[The issue is not whether Bibi got the deal that he first offered but whether he should have offered it in the first place.]
Behind Obama’s Turkey Win
How Bibi Netanyahu handed the American president a big trophy—and got what Israel wanted all along
By Lee Smith|March 29, 2013 Tablet Magazine
The reality is somewhat different than the official administration account. Jerusalem has long been looking to mend relations with its one-time strategic ally in Ankara. Contrary to popular narrative, it was Erdogan who was intransigent—not Netanyahu. Nor was Obama the prime mover here, “prodding” the Israeli prime minister to do his bidding. If anything, it was Netanyahu who used the commander in chief as something like a blunt instrument to force Erdogan to accept the same deal that his government had first put on the table at least 18 months prior: Israel would apologize; it would pay compensation; but it would not, as Erdogan had demanded, end the maritime blockade of the strip.

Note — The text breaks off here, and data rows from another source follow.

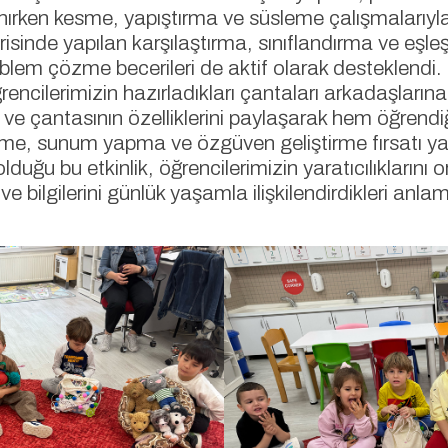
anırken kesme, yapıştırma ve süsleme çalışmalarıyla 
erisinde yapılan karşılaştırma, sınıflandırma ve eşle
lem çözme becerileri de aktif olarak desteklendi. Et
ğrencilerimizin hazırladıkları çantaları arkadaşların
 ve çantasının özelliklerini paylaşarak hem öğrendiğ
me, sunum yapma ve özgüven geliştirme fırsatı ya
ğu bu etkinlik, öğrencilerimizin yaratıcılıklarını o
ri ve bilgilerini günlük yaşamla ilişkilendirdikleri an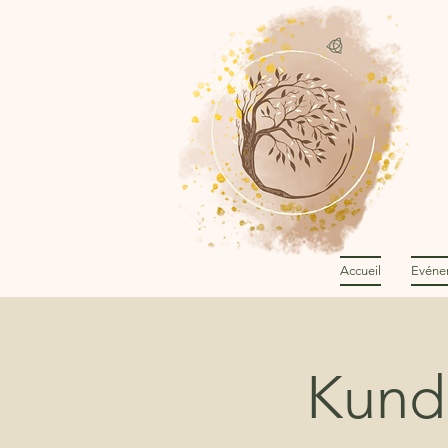
Accueil
Evéne
Kunda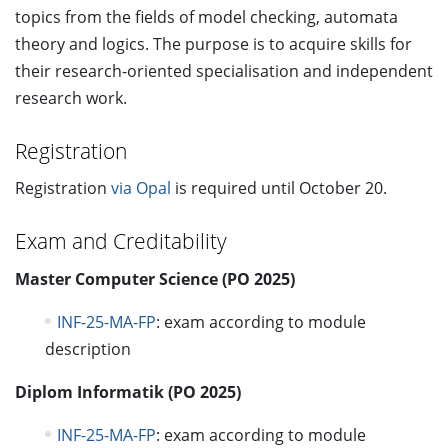
topics from the fields of model checking, automata
theory and logics. The purpose is to acquire skills for
their research-oriented specialisation and independent
research work.
Registration
Registration
via Opal
is required until October 20.
Exam and Creditability
Master Computer Science (PO 2025)
INF-25-MA-FP
: exam according to module
description
Diplom Informatik (PO 2025)
INF-25-MA-FP
: exam according to module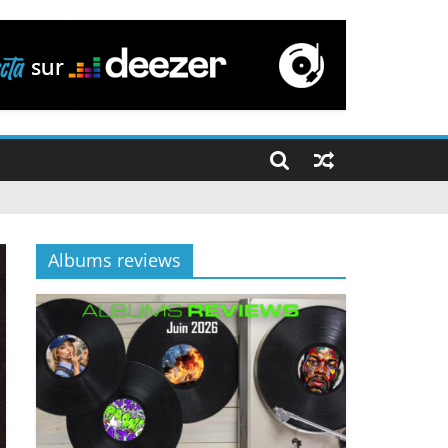
Albums reviews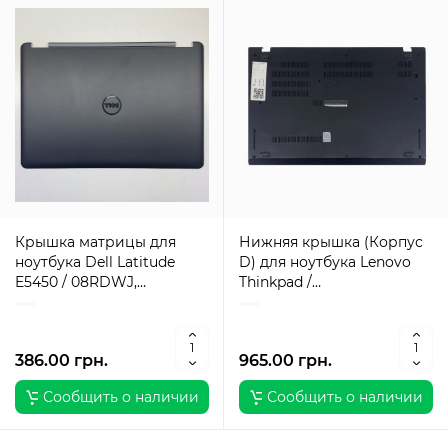
Крышка матрицы для
Нижняя крышка (Корпус
ноутбука Dell Latitude
D) для ноутбука Lenovo
E5450 / 08RDWJ,
Thinkpad /
AM13D000902 / Оригинал
AP165000200AYL /
Оригинал
386.00 грн.
965.00 грн.
Сообщить о наличии
Сообщить о наличии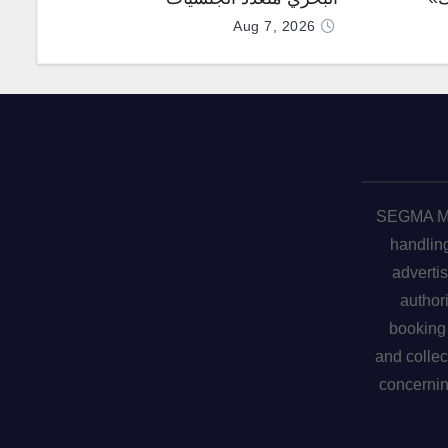
Aug 7, 2026
SEGMA ME 
handling
advertis
author
booking 
and collec
concerni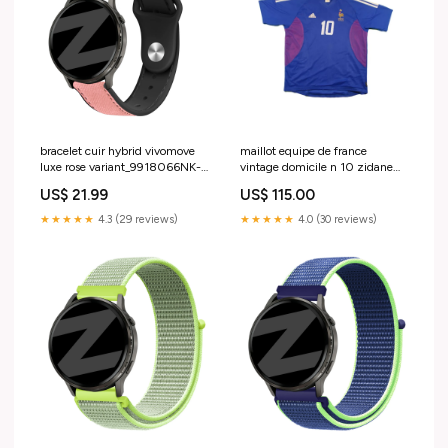
bracelet cuir hybrid vivomove
maillot equipe de france
luxe rose variant_9918066NK-
vintage domicile n 10 zidane
001-XZK
2002 2007 pas de trou
US$ 21.99
US$ 115.00
seulement le col à laver.
★★★★★
4.3 (29 reviews)
★★★★★
4.0 (30 reviews)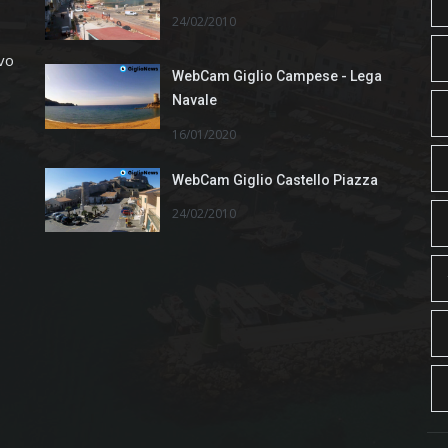
24/02/2010
ivo
WebCam Giglio Campese - Lega
Navale
16/01/2020
WebCam Giglio Castello Piazza
24/02/2010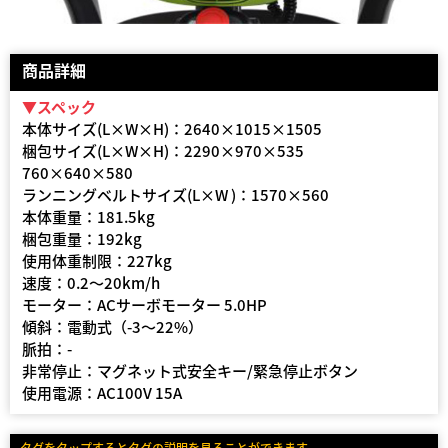
商品詳細
▼スペック
本体サイズ(L×W×H)：2640×1015×1505
梱包サイズ(L×W×H)：2290×970×535
760×640×580
ランニングベルトサイズ(L×W )：1570×560
本体重量：181.5kg
梱包重量：192kg
使用体重制限：227kg
速度：0.2〜20km/h
モーター：ACサーボモーター 5.0HP
傾斜：電動式（-3〜22%）
脈拍：-
非常停止：マグネット式安全キー/緊急停止ボタン
使用電源：AC100V 15A
タグをタップするとタグの説明を見ることができます。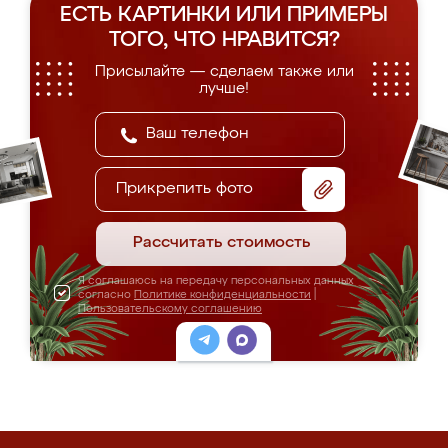
ЕСТЬ КАРТИНКИ ИЛИ ПРИМЕРЫ
ТОГО, ЧТО НРАВИТСЯ?
Присылайте — сделаем также или
лучше!
Прикрепить фото
Рассчитать стоимость
Я соглашаюсь на передачу персональных данных
согласно
Политике конфиденциальности
|
Пользовательскому соглашению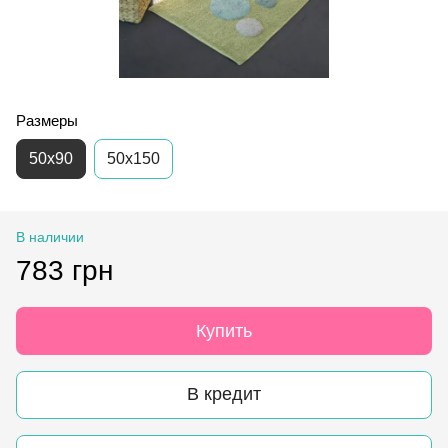
Размеры
50х90
50x150
В наличии
783 грн
Купить
В кредит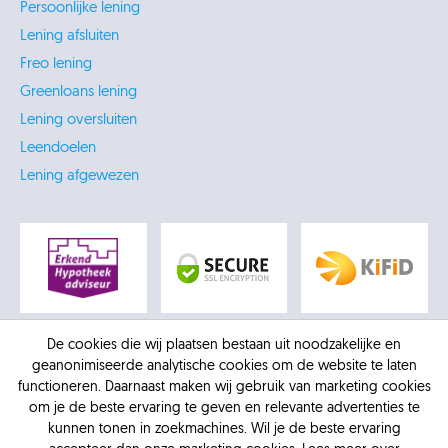
Persoonlijke lening
Lening afsluiten
Freo lening
Greenloans lening
Lening oversluiten
Leendoelen
Lening afgewezen
De cookies die wij plaatsen bestaan uit noodzakelijke en
geanonimiseerde analytische cookies om de website te laten
functioneren. Daarnaast maken wij gebruik van marketing cookies
om je de beste ervaring te geven en relevante advertenties te
kunnen tonen in zoekmachines. Wil je de beste ervaring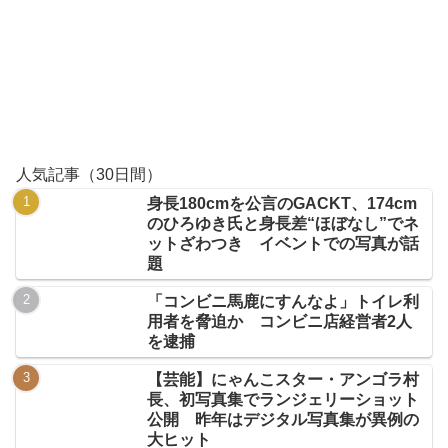
人気記事（30日間）
身長180cmを公言のGACKT、174cm
のひろゆき氏と身長差“ほぼなし”でネ
ットざわつき イベントでの写真が話
題
「コンビニ馬鹿にすんなよ」トイレ利
用者を脅迫か コンビニ店経営者2人
を逮捕
【芸能】にゃんこスター・アンゴラ村
長、初写真集でランジェリーショット
公開 昨年はデジタル写真集が異例の
大ヒット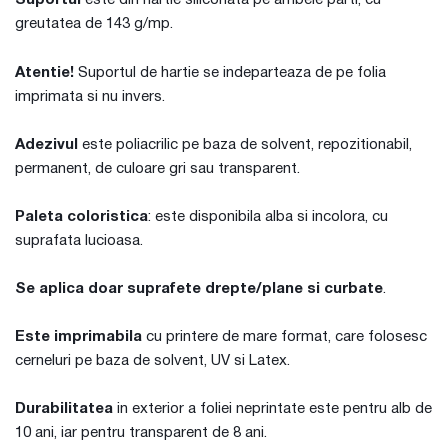
Suportul
este din hartie siliconata pe ambele parti, cu
greutatea de 143 g/mp.
Atentie!
Suportul de hartie se indeparteaza de pe folia
imprimata si nu invers.
Adezivul
este poliacrilic pe baza de solvent, repozitionabil,
permanent, de culoare gri sau transparent.
Paleta coloristica
: este disponibila alba si incolora, cu
suprafata lucioasa.
Se aplica doar suprafete drepte/plane si curbate
.
Este imprimabila
cu printere de mare format, care folosesc
cerneluri pe baza de solvent, UV si Latex.
Durabilitatea
in exterior a foliei neprintate este pentru alb de
10 ani, iar pentru transparent de 8 ani.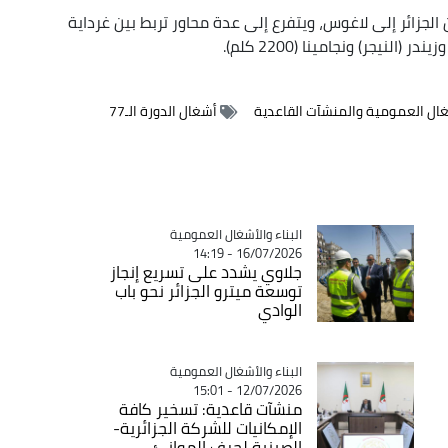
 العابر للصحراء على نحو 4500 كلم من الجزائر إلى لاغوس، ويتفرع إلى عدة محاور تربط بين غرداية
غال العمومية والمنشآت القاعدية
أشغال الدورة الـ77
Catégorie
البناء والأشغال العمومية
16/07/2026 - 14:19
جلاوي يشدد على تسريع إنجاز
توسعة ميترو الجزائر نحو باب
الوادي
Catégorie
البناء والأشغال العمومية
12/07/2026 - 15:01
منشآت قاعدية: تسخير كافة
الإمكانيات للشركة الجزائرية-
الصينية لجرف الموانئ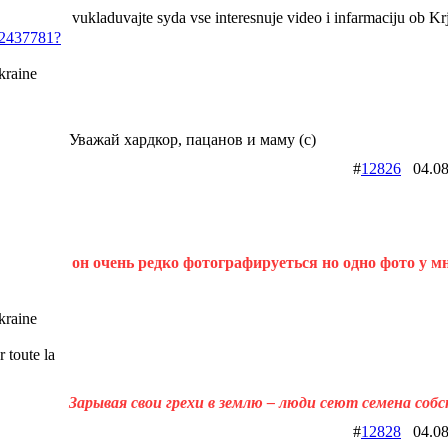
vukladuvajte syda vse interesnuje video i infarmaciju ob K
d12437781?
raine
Уважай хардкор, пацанов и маму (с)
#
12826
04.08
он очень редко фотографируеться но одно фото у мн
raine
 toute la
Зарывая свои грехи в землю – люди сеют семена соб
#
12828
04.08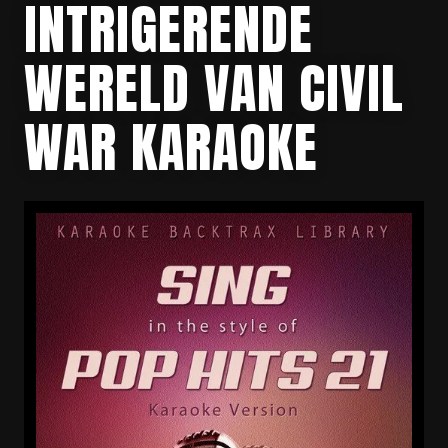
INTRIGERENDE
WERELD VAN CIVIL
WAR KARAOKE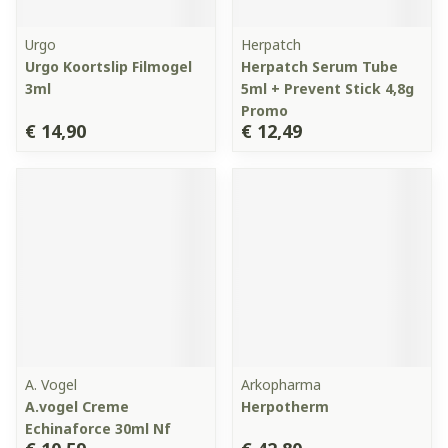
Urgo
Herpatch
Urgo Koortslip Filmogel
Herpatch Serum Tube
3ml
5ml + Prevent Stick 4,8g
Promo
€ 14,90
€ 12,49
A. Vogel
Arkopharma
A.vogel Creme
Herpotherm
Echinaforce 30ml Nf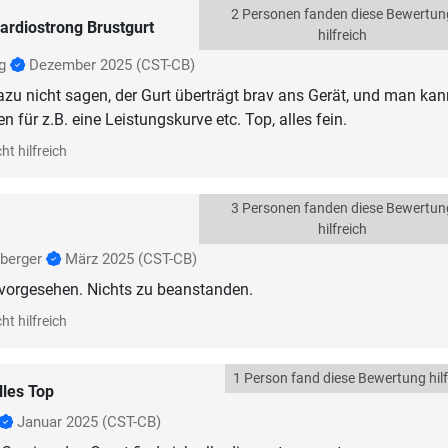
2 Personen fanden diese Bewertun
ardiostrong Brustgurt
hilfreich
ig
Dezember 2025
(CST-CB)
zu nicht sagen, der Gurt überträgt brav ans Gerät, und man ka
 für z.B. eine Leistungskurve etc. Top, alles fein.
ht hilfreich
3 Personen fanden diese Bewertun
hilfreich
berger
März 2025
(CST-CB)
 vorgesehen. Nichts zu beanstanden.
ht hilfreich
1 Person fand diese Bewertung hilf
lles Top
Januar 2025
(CST-CB)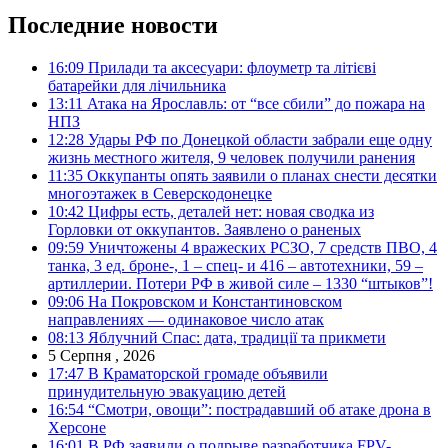
Последние новости
16:09
Прилади та аксесуари: флоуметр та літієві
батарейки для лічильника
13:11
Атака на Ярославль: от “все сбили” до пожара на
НПЗ
12:28
Удары РФ по Донецкой области забрали еще одну
жизнь местного жителя, 9 человек получили ранения
11:35
Оккупанты опять заявили о планах снести десятки
многоэтажек в Северскодонецке
10:42
Цифры есть, деталей нет: новая сводка из
Горловки от оккупантов. Заявлено о раненых
09:59
Уничтожены 4 вражеских РСЗО, 7 средств ПВО, 4
танка, 3 ед. броне-, 1 – спец- и 416 – автотехники, 59 –
артиллерии. Потери РФ в живой силе – 1330 “штыков”!
09:06
На Покровском и Константиновском
направлениях — одинаковое число атак
08:13
Яблучний Спас: дата, традиції та прикмети
5 Серпня , 2026
17:47
В Краматорской громаде объявили
принудительную эвакуацию детей
16:54
“Смотри, овощи”: пострадавший об атаке дрона в
Херсоне
16:01
В РФ заявили о подрыве разработчика FPV-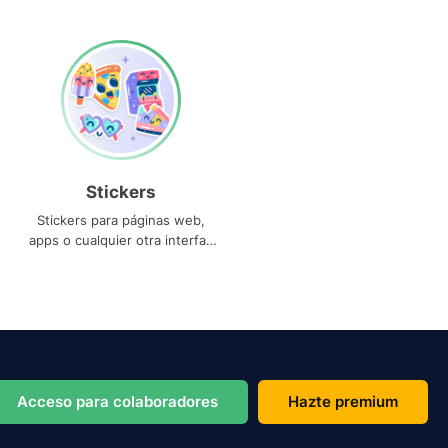
Stickers
Stickers para páginas web,
apps o cualquier otra interfaz
que necesites
Acceso para colaboradores
Hazte premium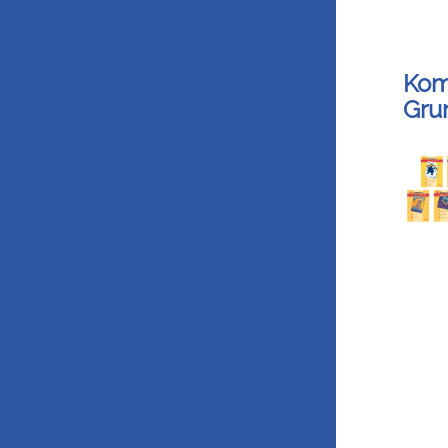
Kom
Gru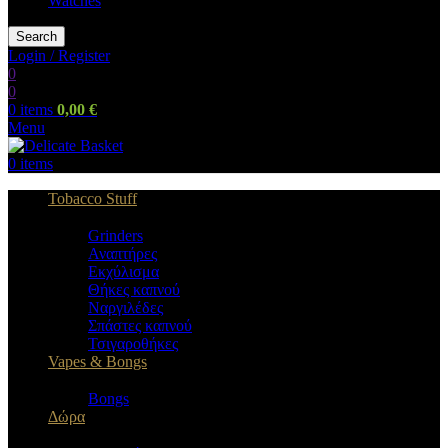
Watches
Search
Login / Register
0
0
0
items
0,00
€
Menu
0
items
Tobacco Stuff
Grinders
Αναπτήρες
Εκχύλισμα
Θήκες καπνού
Ναργιλέδες
Σπάστες καπνού
Τσιγαροθήκες
Vapes & Bongs
Bongs
Δώρα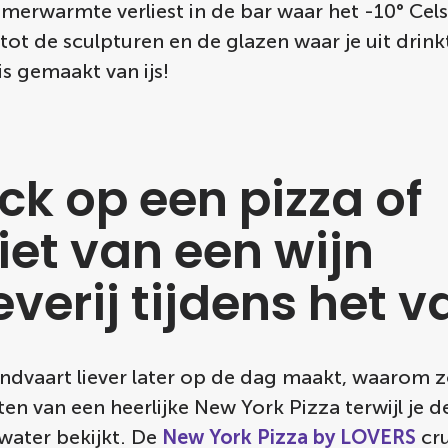
merwarmte verliest in de bar waar het -10° Celsi
ot de sculpturen en de glazen waar je uit drinkt,
is gemaakt van ijs!
ck op een pizza of
iet van een wijn
verij tijdens het v
rondvaart liever later op de dag maakt, waarom 
ten van een heerlijke New York Pizza terwijl je d
water bekijkt. De
New York Pizza by LOVERS
cru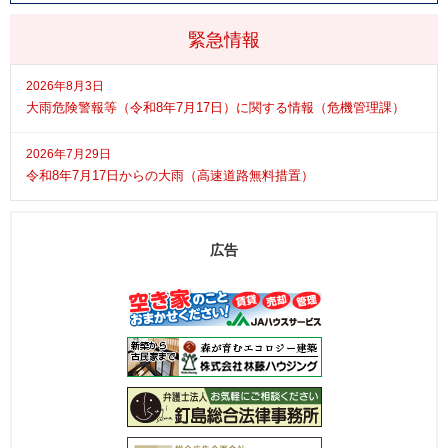
緊急情報
2026年8月3日
大雨危険警報等（令和8年7月17日）に関する情報（危機管理課）
2026年7月29日
令和8年7月17日からの大雨（高速道路無料措置）
広告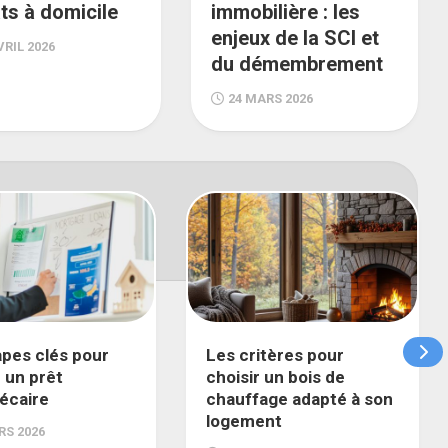
ts à domicile
immobilière : les
enjeux de la SCI et
VRIL 2026
du démembrement
24 MARS 2026
apes clés pour
Les critères pour
 un prêt
choisir un bois de
écaire
chauffage adapté à son
logement
RS 2026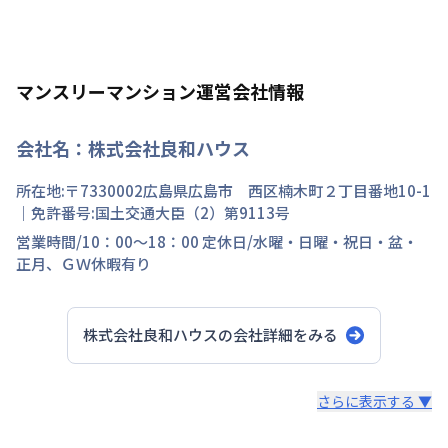
マンスリーマンション運営会社情報
会社名：
株式会社良和ハウス
所在地:〒
7330002
広島県
広島市 西区
楠木町
２丁目
番地
10-1
｜免許番号:
国土交通大臣（2）第9113号
営業時間/
10：00～18：00
定休日/
水曜・日曜・祝日・盆・
正月、ＧＷ休暇有り
株式会社良和ハウス
の会社詳細をみる
スタッフからのコメント
さらに表示する ▼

From Netanyahu’s perspective, it’s all to the good that Obama is getting the credit for the reconciliation. Bibi got what he wanted from Erdogan and gave Obama a big trophy to put on his shelf. The Turkish premier, despite his bluster, has little choice but to swallow it, and the American president now owes Bibi a favor. Netanyahu—often denigrated as a clumsy politician and preachy ideologue—is in fact a much more adroit statesman than he is typically believed to be.